Le soja s’envole, le maïs chute, après une surprise sur les surfaces aux USA
AFP le 05/07/2023 à 21:18
Les cours du soja s'envolent depuis vendredi après la révision en nette baisse des surfaces dédiées à l'oléagineux aux Etats-Unis, au profit du maïs, tandis que le blé est peu sensible à la fin possible de l'accord sur les céréales ukrainiennes.
A la surprise générale, le ministère américain de l’Agriculture a revu en baisse de plus de 1,5 million d’hectares son estimation pour les surfaces de soja par rapport à sa première prévision en mars, avec un repli de 4,5% par rapport à l’an dernier. « Cela a vraiment changé la tonalité du marché », selon Jack Scoville, de Price Futures Group.

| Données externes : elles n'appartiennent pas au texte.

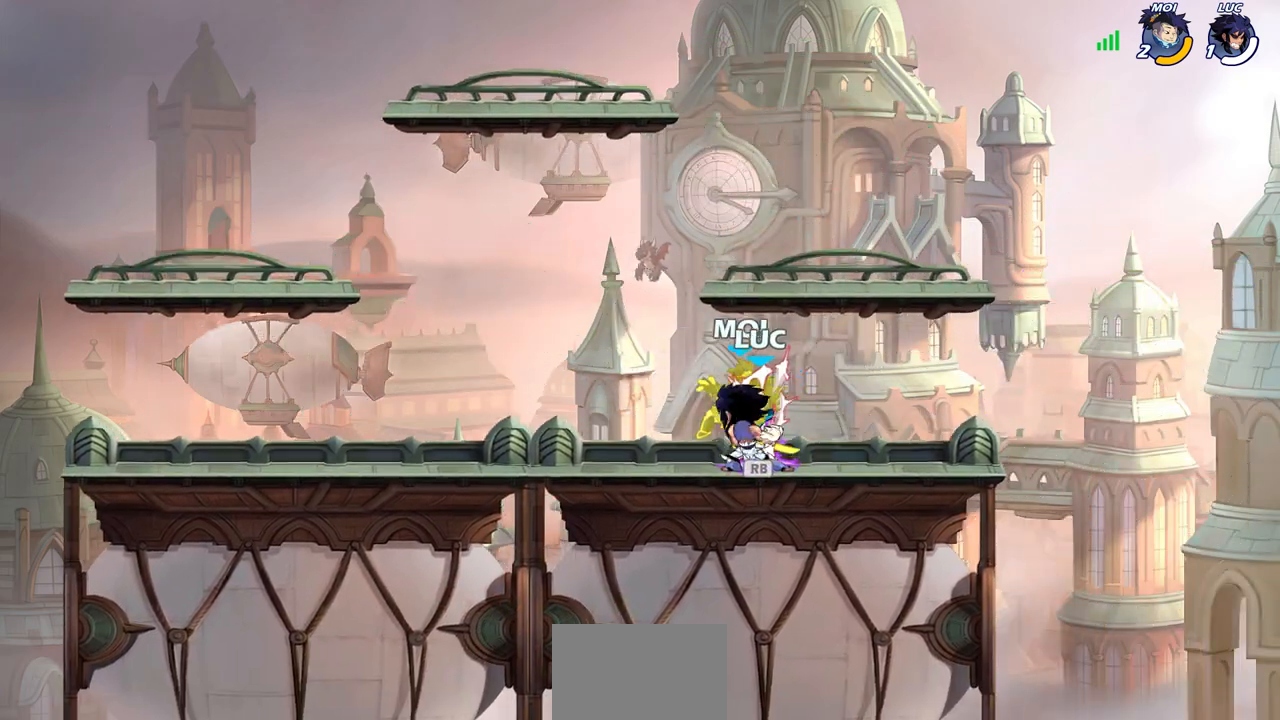
{"buttons": ["SQUARE"], "left_stick": "center", "right_stick": "center", "events": [[33, "SQUARE", "up"], [117, "SQUARE", "down"], [200, "SQUARE", "up"], [283, "SQUARE", "down"], [367, "SQUARE", "up"], [450, "SQUARE", "down"]]}
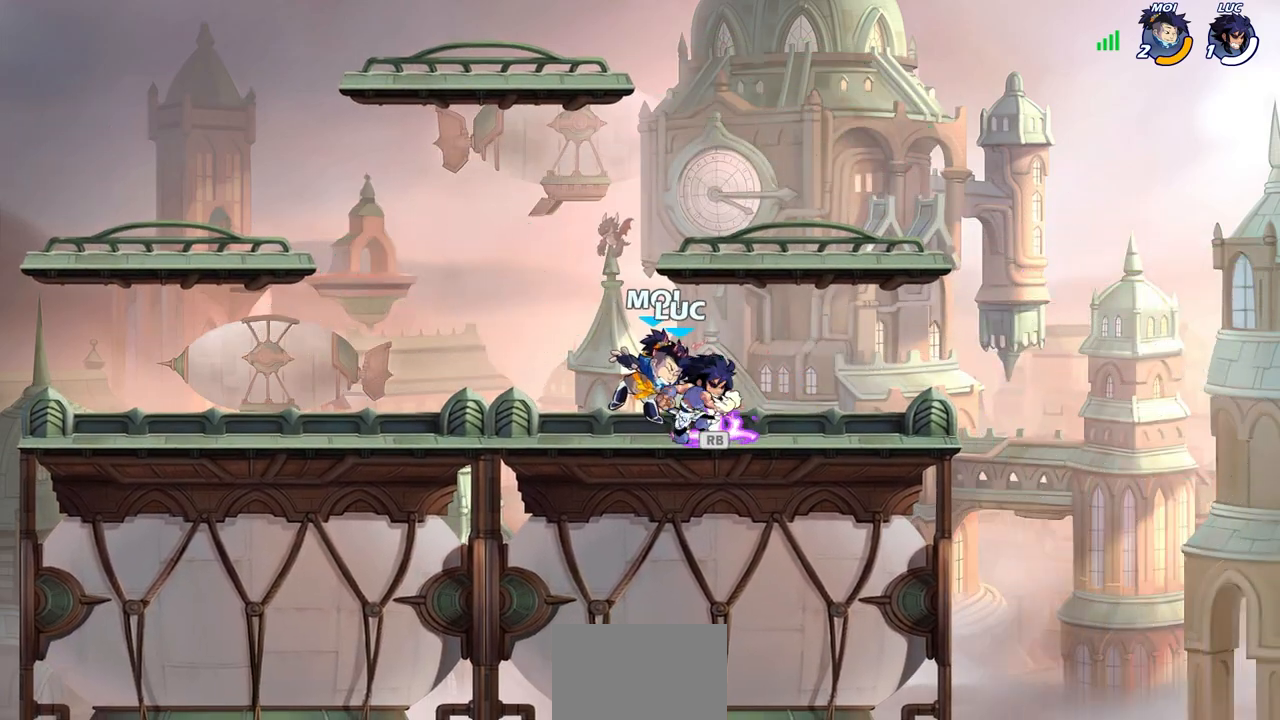
{"buttons": [], "left_stick": "center", "right_stick": "center", "events": [[50, "SQUARE", "up"], [400, "R1", "down"], [500, "R1", "up"]]}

En une semaine, la légumineuse américaine a ainsi pris plus de 12 %, jusqu’à atteindre lundi un sommet plus vu depuis quasiment onze mois. A cela s’ajoute le raffermissement du prix du pétrole ces derniers jours, qui soutient les biocarburants, l’un des débouchés du soja.
Par ailleurs, un autre rapport de l’USDA, publié lundi, a montré une légère dégradation de la qualité des cultures sur une semaine aux Etats-Unis, avec 50 % du soja en état « correct », « mauvais » ou « très mauvais », contre 37 % seulement l’an dernier à la même époque. Même s’il a plu le week-end dernier dans les plaines et que de nouvelles précipitations sont attendues d’ici une semaine, la sécheresse « a probablement déjà réduit le potentiel de rendement » des cultures de soja à un niveau qui serait inférieur à celui de 2022, explique M. Scoville.

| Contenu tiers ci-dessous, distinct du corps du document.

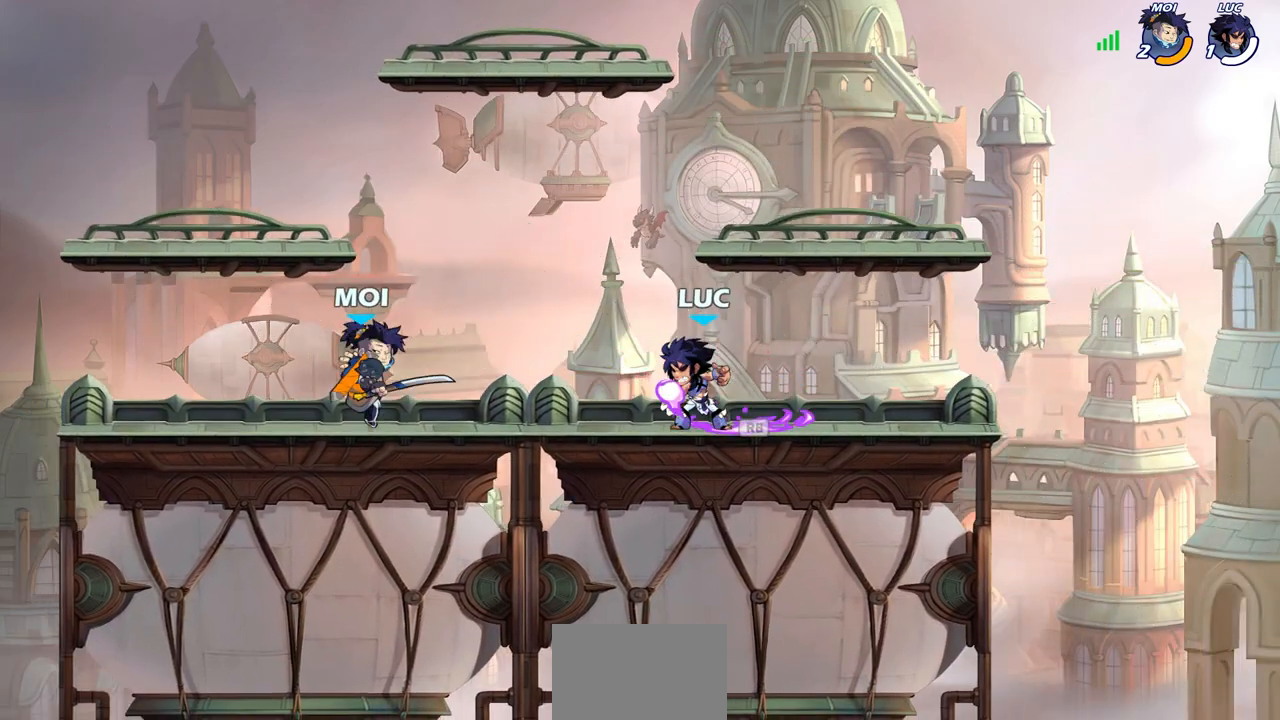
{"buttons": [], "left_stick": "center", "right_stick": "center", "events": [[233, "left_stick", "left"], [283, "R2", "down"], [333, "CIRCLE", "down"], [350, "left_stick", "center"], [383, "CIRCLE", "up"], [383, "R2", "up"]]}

La contraction des surfaces consacrées au soja s’est faite au bénéfice du maïs, attendu en hausse de plus de 6 % par rapport à la campagne précédente. Cela « a été une assez grosse surprise, avec une sole supérieure à tout ce qu’on pouvait imaginer », décrypte Gautier Le Molgat, du cabinet Agritel (Argus Media France). « Il y avait vraiment un stress sur une baisse de rendements (du maïs), et le fait qu’ils aient plus de surfaces a calmé les inquiétudes. » En deux semaines, les cours du maïs américain ont dévissé de plus de 18 %, et flirtent désormais avec leur plus bas niveau depuis 20 mois. Le maïs européen a lui aussi replongé, mais dans des proportions moindres.
L’Ukraine n’inquiète pas
« Le marché va continuer à acheter du soja et vendre du maïs » à moyen terme, prévoit Michael Zuzolo, de Global Commodity Analytics and Consulting, d’autant que « le Mexique parle d’une meilleure récolte (que prévu), ce qui réduirait leurs importations » de maïs américain. Le Mexique est, en effet, le deuxième importateur mondial de grains jaunes venus des Etats-Unis.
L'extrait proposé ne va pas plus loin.